EXERCISE AIM: Give every line of text in the records below as a Markdown table with the columns "Row" and "Line," numbering the rows and skipping blank lines. Leave the pictures out of the answer.

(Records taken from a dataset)
══════

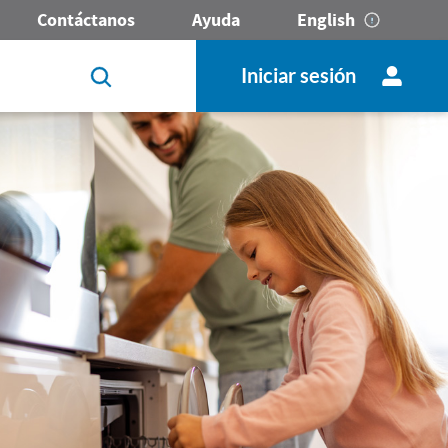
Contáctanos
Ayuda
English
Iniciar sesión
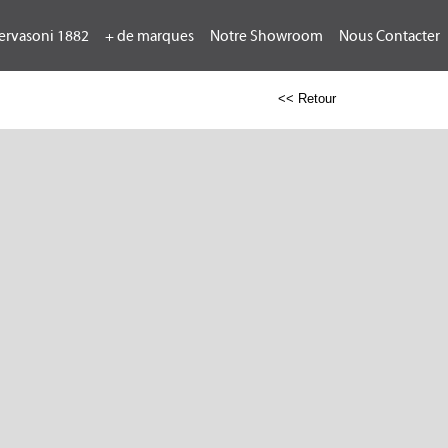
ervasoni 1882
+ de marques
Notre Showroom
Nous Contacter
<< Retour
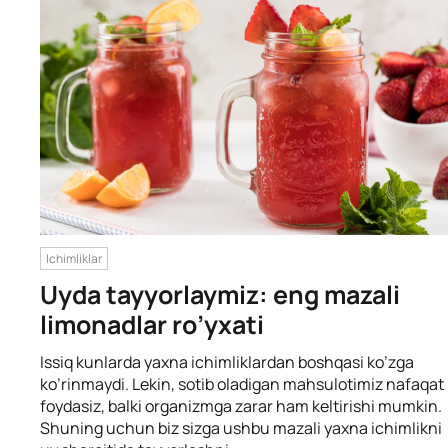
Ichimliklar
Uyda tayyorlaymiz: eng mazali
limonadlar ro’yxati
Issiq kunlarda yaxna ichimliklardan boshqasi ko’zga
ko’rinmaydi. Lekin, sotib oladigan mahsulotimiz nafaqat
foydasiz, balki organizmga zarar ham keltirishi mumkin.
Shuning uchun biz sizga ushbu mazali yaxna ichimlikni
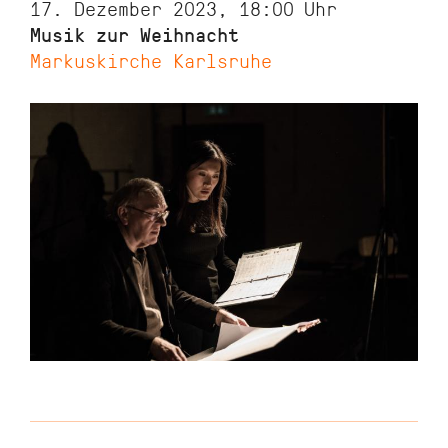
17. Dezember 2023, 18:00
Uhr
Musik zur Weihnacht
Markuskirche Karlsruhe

══════

PROBLEM SOLUTION:
| Row | Line |
|---|---|
| 1 | Contáctanos |
| 2 | Ayuda |
| 3 | English |
| 4 | Iniciar sesión |
| 5 | ervasoni 1882 |
| 6 | + de marques |
| 7 | Notre Showroom |
| 8 | Nous Contacter |
| 9 | << Retour |
| 10 | Ichimliklar |
| 11 | Uyda tayyorlaymiz: eng mazali |
| 12 | limonadlar ro’yxati |
| 13 | Issiq kunlarda yaxna ichimliklardan boshqasi ko’zga |
| 14 | ko’rinmaydi. Lekin, sotib oladigan mahsulotimiz nafaqat |
| 15 | foydasiz, balki organizmga zarar ham keltirishi mumkin. |
| 16 | Shuning uchun biz sizga ushbu mazali yaxna ichimlikni |
| 17 | 17. Dezember 2023, 18:00 |
| 18 | Uhr |
| 19 | Musik zur Weihnacht |
| 20 | Markuskirche Karlsruhe |